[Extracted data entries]
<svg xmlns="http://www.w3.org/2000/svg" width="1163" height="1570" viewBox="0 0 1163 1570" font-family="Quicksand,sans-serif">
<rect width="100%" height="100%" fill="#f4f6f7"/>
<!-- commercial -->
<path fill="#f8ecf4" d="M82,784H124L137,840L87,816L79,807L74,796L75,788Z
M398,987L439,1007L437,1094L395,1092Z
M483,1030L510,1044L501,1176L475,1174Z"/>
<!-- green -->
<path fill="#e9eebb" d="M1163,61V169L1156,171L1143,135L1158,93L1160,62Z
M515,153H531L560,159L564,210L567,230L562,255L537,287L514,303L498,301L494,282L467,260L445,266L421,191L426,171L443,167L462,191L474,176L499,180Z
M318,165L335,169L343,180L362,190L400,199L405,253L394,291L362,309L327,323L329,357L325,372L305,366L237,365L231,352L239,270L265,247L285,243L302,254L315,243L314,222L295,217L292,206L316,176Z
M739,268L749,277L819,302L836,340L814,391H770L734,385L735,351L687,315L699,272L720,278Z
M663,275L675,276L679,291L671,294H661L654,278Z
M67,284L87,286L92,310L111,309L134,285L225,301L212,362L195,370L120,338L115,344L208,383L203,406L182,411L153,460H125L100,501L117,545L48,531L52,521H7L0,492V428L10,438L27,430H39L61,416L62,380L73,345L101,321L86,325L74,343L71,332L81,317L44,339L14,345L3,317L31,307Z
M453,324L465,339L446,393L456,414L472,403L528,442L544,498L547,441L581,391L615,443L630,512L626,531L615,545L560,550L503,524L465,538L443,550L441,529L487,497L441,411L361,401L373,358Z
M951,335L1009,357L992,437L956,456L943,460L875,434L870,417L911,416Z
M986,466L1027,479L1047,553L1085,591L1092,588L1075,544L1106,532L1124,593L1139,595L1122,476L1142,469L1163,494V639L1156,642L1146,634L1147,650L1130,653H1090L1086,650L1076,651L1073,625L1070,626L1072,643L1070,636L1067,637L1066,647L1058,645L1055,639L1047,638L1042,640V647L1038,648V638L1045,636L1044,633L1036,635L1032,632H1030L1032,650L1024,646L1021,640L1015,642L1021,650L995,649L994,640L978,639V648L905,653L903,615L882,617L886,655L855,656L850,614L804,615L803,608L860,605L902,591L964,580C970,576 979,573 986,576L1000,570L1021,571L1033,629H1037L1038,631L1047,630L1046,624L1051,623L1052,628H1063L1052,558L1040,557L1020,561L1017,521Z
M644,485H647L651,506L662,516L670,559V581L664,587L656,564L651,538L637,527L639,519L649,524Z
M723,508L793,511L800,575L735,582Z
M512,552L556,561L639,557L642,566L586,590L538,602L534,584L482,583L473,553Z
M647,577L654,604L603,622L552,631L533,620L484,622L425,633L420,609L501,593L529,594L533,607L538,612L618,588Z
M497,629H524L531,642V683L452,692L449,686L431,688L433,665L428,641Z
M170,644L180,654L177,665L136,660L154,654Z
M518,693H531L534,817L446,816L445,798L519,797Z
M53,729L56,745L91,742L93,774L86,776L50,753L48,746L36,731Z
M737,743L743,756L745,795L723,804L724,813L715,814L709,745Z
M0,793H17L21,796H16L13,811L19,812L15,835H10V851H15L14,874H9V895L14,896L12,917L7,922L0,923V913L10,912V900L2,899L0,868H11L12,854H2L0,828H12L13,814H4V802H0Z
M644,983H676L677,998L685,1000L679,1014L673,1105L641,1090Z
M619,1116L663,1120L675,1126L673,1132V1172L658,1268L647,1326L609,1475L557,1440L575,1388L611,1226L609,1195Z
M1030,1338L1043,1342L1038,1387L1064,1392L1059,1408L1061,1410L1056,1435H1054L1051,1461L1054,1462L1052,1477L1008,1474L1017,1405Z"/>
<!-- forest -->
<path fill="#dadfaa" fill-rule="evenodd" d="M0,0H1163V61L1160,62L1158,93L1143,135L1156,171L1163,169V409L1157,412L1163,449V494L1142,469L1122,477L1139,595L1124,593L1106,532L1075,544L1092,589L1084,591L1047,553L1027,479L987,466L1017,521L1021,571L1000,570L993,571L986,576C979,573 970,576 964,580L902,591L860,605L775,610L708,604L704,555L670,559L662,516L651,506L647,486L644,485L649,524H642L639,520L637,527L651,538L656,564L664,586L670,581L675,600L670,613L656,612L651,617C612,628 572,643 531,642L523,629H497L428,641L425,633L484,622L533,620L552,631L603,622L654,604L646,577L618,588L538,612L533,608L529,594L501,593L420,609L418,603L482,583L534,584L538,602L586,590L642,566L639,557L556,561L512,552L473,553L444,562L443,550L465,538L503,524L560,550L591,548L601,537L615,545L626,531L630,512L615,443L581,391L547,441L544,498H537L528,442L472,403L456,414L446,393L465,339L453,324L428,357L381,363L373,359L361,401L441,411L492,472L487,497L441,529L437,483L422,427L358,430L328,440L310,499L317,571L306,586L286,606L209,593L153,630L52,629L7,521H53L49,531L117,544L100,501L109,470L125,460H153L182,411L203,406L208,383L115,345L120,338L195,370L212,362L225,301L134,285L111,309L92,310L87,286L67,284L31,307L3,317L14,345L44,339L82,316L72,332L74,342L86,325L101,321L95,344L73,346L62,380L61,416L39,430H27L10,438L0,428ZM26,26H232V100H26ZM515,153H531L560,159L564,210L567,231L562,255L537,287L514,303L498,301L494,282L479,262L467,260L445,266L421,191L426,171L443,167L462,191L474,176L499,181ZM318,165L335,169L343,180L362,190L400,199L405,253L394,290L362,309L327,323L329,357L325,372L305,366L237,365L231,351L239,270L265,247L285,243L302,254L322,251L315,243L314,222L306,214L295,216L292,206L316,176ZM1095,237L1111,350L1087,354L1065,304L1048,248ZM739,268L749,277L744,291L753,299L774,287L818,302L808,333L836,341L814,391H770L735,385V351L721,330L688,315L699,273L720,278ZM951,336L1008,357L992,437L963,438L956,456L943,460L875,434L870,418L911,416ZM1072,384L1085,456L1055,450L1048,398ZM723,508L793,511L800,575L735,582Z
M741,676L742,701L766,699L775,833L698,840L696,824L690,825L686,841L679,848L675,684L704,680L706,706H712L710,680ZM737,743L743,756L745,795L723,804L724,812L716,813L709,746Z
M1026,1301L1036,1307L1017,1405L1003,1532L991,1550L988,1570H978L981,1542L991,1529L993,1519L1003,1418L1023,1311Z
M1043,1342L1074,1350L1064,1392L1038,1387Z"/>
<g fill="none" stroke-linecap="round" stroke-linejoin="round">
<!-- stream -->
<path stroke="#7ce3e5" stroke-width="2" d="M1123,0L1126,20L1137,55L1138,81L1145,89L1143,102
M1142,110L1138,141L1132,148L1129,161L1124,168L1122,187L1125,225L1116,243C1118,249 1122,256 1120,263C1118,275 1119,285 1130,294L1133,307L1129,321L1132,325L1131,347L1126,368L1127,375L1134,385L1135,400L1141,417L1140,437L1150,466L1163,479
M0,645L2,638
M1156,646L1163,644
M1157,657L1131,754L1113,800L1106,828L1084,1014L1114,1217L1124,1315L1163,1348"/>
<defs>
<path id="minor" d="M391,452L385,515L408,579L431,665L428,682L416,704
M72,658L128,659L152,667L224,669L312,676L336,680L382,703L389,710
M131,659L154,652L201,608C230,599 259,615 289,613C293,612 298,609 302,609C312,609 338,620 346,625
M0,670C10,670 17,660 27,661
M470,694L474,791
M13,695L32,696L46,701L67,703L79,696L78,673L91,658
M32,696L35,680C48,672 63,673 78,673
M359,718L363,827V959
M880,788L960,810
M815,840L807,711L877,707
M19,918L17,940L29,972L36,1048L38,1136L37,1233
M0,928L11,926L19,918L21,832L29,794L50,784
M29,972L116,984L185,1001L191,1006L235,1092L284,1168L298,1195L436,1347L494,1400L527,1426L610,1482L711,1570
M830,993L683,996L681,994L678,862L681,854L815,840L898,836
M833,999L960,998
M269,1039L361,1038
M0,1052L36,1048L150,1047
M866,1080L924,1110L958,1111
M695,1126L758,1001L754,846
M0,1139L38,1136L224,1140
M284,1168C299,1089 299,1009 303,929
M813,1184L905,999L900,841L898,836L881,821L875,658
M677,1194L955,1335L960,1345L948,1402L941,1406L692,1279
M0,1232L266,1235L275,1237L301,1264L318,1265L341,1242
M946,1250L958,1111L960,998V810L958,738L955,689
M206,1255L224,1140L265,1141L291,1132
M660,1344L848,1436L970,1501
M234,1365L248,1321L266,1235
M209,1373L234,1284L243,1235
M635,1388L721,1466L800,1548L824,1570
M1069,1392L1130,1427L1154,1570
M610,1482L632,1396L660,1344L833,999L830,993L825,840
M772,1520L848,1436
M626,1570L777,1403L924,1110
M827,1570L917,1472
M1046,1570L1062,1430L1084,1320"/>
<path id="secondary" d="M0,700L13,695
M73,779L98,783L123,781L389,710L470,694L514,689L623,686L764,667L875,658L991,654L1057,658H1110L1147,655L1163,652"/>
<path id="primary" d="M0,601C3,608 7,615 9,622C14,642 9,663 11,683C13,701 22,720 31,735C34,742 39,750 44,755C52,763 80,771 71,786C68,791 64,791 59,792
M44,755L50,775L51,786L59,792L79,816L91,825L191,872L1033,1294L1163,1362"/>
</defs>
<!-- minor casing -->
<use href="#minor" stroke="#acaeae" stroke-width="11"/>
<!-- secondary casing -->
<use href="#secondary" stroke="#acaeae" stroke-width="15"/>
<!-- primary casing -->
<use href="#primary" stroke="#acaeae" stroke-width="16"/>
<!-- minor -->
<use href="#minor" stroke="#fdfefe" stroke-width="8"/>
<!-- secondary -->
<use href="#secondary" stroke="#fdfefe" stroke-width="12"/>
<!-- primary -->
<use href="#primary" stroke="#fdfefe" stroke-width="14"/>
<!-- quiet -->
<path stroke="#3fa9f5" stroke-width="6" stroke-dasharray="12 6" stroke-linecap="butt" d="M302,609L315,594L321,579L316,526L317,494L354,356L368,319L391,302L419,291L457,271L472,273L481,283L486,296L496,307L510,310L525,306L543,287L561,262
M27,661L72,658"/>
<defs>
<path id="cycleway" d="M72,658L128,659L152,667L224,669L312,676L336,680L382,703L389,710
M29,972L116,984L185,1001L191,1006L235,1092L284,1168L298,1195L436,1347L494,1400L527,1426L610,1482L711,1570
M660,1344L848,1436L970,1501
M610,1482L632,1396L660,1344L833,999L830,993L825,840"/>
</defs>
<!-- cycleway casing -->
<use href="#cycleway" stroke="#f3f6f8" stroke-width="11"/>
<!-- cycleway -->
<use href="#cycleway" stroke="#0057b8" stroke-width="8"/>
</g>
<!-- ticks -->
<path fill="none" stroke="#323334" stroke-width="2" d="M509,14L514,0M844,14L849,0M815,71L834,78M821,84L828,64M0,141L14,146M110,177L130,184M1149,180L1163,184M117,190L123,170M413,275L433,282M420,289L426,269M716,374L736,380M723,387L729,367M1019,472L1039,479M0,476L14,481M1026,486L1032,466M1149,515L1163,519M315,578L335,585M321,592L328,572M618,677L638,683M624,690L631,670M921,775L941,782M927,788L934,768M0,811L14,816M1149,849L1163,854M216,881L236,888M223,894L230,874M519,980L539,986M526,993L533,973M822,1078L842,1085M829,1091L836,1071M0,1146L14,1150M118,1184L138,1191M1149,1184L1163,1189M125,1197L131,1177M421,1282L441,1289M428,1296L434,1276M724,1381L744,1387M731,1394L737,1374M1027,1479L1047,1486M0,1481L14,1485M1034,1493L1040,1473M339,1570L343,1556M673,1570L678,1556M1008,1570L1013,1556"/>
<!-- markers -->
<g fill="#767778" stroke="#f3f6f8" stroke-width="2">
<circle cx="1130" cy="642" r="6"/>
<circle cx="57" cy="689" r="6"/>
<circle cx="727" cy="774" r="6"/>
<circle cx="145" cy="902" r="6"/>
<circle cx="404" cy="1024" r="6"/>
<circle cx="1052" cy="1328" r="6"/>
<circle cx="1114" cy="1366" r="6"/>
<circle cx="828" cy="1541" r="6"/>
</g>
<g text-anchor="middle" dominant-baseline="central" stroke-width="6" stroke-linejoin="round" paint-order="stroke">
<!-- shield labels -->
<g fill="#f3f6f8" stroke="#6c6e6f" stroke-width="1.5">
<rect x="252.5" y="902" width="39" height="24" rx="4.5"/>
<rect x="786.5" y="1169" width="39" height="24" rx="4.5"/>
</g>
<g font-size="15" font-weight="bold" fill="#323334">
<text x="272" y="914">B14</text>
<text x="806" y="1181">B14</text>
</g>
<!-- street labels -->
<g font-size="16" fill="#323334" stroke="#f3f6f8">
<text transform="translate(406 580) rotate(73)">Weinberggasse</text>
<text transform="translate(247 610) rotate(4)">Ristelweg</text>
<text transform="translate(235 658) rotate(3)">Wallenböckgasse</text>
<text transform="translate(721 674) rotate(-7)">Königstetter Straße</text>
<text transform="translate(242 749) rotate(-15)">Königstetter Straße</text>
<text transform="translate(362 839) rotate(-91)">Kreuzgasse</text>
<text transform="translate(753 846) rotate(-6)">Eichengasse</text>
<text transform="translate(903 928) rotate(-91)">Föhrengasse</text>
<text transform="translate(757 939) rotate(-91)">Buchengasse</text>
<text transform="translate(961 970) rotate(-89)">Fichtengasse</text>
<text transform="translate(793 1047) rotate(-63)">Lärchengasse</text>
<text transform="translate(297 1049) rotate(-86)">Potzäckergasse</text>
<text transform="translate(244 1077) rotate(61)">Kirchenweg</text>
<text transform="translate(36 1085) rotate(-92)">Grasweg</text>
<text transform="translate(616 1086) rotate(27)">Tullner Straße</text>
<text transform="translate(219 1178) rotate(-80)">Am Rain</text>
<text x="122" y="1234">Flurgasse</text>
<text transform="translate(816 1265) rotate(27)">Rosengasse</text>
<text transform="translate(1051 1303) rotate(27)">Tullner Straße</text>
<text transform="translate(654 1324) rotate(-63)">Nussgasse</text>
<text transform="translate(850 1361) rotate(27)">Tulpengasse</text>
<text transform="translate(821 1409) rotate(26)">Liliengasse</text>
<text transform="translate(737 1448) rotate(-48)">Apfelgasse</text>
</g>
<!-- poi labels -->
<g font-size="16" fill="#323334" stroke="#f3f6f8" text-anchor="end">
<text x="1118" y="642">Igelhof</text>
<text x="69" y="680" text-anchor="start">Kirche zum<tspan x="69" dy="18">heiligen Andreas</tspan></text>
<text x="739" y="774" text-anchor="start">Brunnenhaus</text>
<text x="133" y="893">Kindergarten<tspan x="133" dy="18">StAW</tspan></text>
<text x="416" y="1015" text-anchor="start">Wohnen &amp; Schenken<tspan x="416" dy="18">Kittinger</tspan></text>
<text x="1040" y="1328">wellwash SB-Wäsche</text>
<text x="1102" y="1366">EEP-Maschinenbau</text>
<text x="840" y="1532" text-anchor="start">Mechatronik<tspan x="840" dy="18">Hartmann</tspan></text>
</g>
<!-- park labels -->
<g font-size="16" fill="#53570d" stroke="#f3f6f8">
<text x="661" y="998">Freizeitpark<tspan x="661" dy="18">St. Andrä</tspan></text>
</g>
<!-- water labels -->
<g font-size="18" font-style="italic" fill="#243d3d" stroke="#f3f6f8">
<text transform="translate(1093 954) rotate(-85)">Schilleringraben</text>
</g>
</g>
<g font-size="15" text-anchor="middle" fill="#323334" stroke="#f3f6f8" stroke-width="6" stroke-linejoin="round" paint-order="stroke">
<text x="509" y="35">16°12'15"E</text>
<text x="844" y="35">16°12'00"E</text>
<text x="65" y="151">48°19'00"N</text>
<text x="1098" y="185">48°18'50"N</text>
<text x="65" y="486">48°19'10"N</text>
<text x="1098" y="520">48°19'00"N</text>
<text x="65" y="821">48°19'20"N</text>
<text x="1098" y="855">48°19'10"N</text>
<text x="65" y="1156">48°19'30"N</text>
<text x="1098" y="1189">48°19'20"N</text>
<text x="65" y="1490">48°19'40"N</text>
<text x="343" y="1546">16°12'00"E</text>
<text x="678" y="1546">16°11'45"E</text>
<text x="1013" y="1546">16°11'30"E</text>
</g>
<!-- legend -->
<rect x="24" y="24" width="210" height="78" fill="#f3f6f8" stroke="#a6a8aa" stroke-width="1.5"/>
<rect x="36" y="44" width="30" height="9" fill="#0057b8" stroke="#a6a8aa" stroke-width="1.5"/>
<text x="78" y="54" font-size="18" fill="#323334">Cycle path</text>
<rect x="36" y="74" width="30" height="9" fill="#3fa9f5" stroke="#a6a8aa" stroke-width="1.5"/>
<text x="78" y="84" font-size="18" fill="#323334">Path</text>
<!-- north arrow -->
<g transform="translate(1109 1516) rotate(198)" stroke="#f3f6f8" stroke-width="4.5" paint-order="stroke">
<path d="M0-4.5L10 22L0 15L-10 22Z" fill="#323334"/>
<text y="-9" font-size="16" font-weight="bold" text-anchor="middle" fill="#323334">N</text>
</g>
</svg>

YOUR TASK:
From the records above, copy each line where the word "bold" can be found.

ANSWER BOX:
<g font-size="15" font-weight="bold" fill="#323334">
<text y="-9" font-size="16" font-weight="bold" text-anchor="middle" fill="#323334">N</text>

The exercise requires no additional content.